Background: Foetal growth retardation (FGR), defined as less than the 10th percentile of birth weight for gestational age, is reported to be an important contributor to hypertension and cardiovascular disease in children and adults, but findings are not consistent. For this reason we re-examined the role of FGR in childhood blood pressure.
Methods: We performed univariate and multivariate analyses on data gathered from 262 children, age 5 years, born to mothers at risk for pre-term delivery or FGR infant. The characteristics of the mothers and the children were evaluated using Student's t-test. Rates and proportions were compared using either chi-square or Fisher's exact test. Linear regression models evaluated the effect of birth weight and body mass index on systolic and diastolic blood pressure. Multivariate linear regression was used to model the effects of FGR, gestational age, body mass index, race, gender, maternal smoking, maternal gestational diabetes on blood pressure while adjusting for possible confounders.

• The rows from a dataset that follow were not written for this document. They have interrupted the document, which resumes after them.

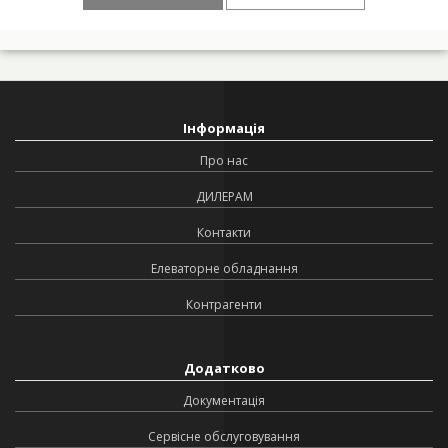
Інформація
Про нас
ДИЛЕРАМ
Контакти
Елеваторне обладнання
Контрагенти
Додатково
Документація
Сервісне обслуговування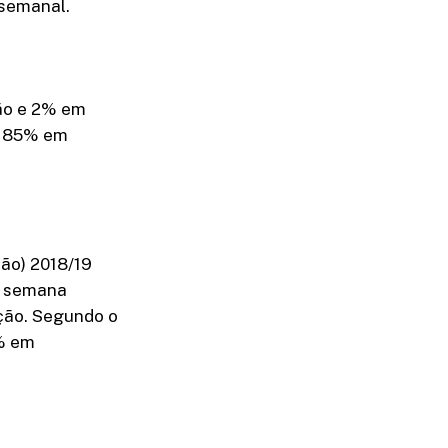
 semanal.
ão e 2% em
, 85% em
rão) 2018/19
à semana
ção. Segundo o
5% em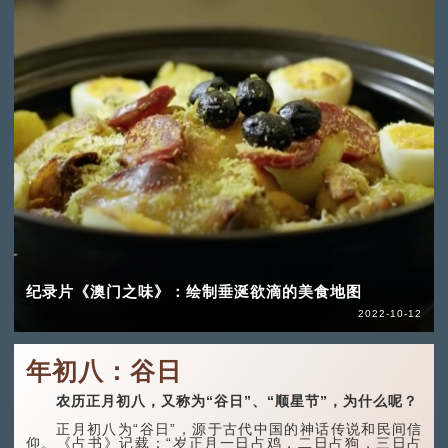
纪录片《澳门之味》：绘制垂涎欲滴的美食地图
2022-10-12
年初八：谷日
农历正月初八，又称为“谷日”、“顺星节”，为什么呢？
正月初八为“谷日”，源于古代中国的神话传说和民间信
仰。《占书》记载：“岁正月一日占鸡，二日占狗，三日占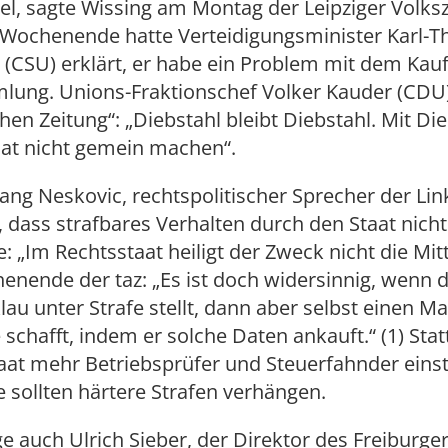
ttel, sagte Wissing am Montag der Leipziger Volks
 Wochenende hatte Verteidigungsminister Karl-T
(CSU) erklärt, er habe ein Problem mit dem Kauf
ung. Unions-Fraktionschef Volker Kauder (CDU)
en Zeitung“: „Diebstahl bleibt Diebstahl. Mit Die
aat nicht gemein machen“.
ng Neskovic, rechtspolitischer Sprecher der Link
 dass strafbares Verhalten durch den Staat nicht
: „Im Rechtsstaat heiligt der Zweck nicht die Mitt
nende der taz: „Es ist doch widersinnig, wenn d
au unter Strafe stellt, dann aber selbst einen Ma
schafft, indem er solche Daten ankauft.“ (1) Sta
taat mehr Betriebsprüfer und Steuerfahnder einst
e sollten härtere Strafen verhängen.
ge auch Ulrich Sieber, der Direktor des Freiburge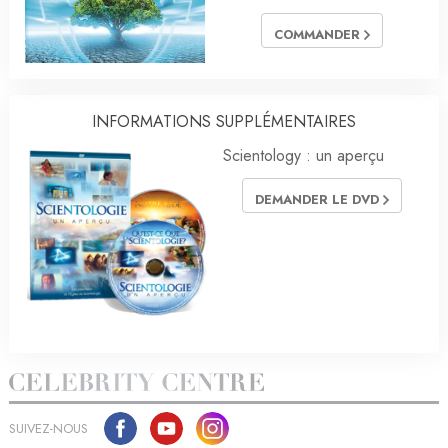
COMMANDER
INFORMATIONS SUPPLÉMENTAIRES
Scientology : un aperçu
DEMANDER LE DVD
SUIVEZ-NOUS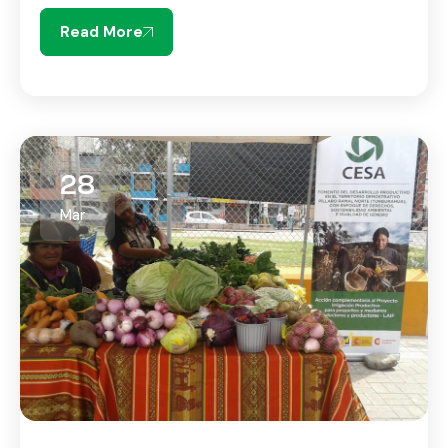
Read More
28
Mar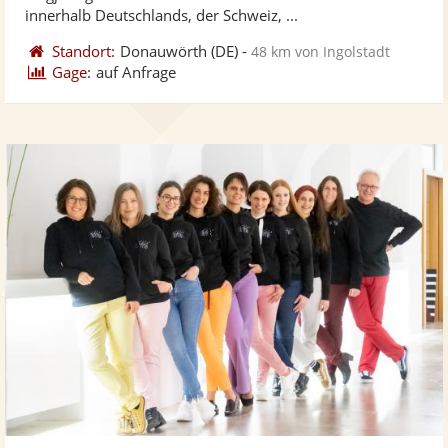
bereit
ber
innerhalb Deutschlands, der Schweiz, ...
Standort:
Donauwörth
(DE)
-
48 km von Ingolstadt
Gage:
auf Anfrage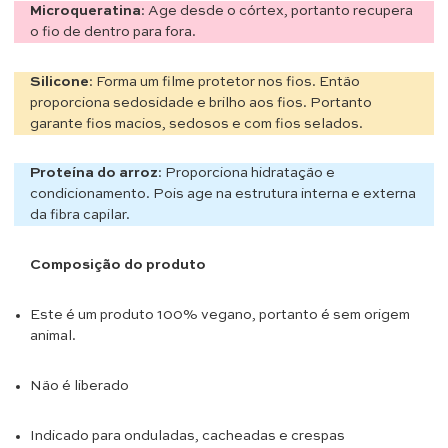
Microqueratina
: Age desde o córtex, portanto recupera
o fio de dentro para fora.
Silicone
: Forma um filme protetor nos fios. Então
proporciona sedosidade e brilho aos fios. Portanto
garante fios macios, sedosos e com fios selados.
Proteína do arroz
: Proporciona hidratação e
condicionamento. Pois age na estrutura interna e externa
da fibra capilar.
Composição do produto
Este é um produto 100% vegano, portanto é sem origem
animal.
Não é liberado
Indicado para onduladas, cacheadas e crespas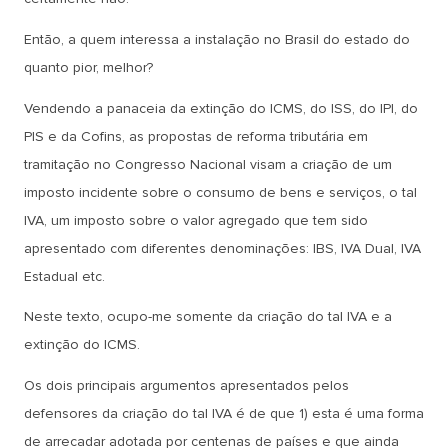
Então, a quem interessa a instalação no Brasil do estado do
quanto pior, melhor?
Vendendo a panaceia da extinção do ICMS, do ISS, do IPI, do
PIS e da Cofins, as propostas de reforma tributária em
tramitação no Congresso Nacional visam a criação de um
imposto incidente sobre o consumo de bens e serviços, o tal
IVA, um imposto sobre o valor agregado que tem sido
apresentado com diferentes denominações: IBS, IVA Dual, IVA
Estadual etc.
Neste texto, ocupo-me somente da criação do tal IVA e a
extinção do ICMS.
Os dois principais argumentos apresentados pelos
defensores da criação do tal IVA é de que 1) esta é uma forma
de arrecadar adotada por centenas de países e que ainda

Results: Systolic blood pressure was inversely associated with birth weight in white children while a small direct association was noted in African Americans. Body mass index was positively associated with systolic blood pressure in both groups. Multiple linear regression analyses showed FGR and early gestational age were associated with higher blood pressure in white but not African American children, accounting for a 13.2 mmHg difference between FGR and appropriate for gestational age groups. Blood pressure in African Americans was strongly affected by maternal gestational diabetes and smoking.
Conclusions: Birth weight influences childhood blood pressure but the effects may vary depending on ethnic group. The relative importance of birth weight on blood pressure may depend on other prenatal and post-partum risks.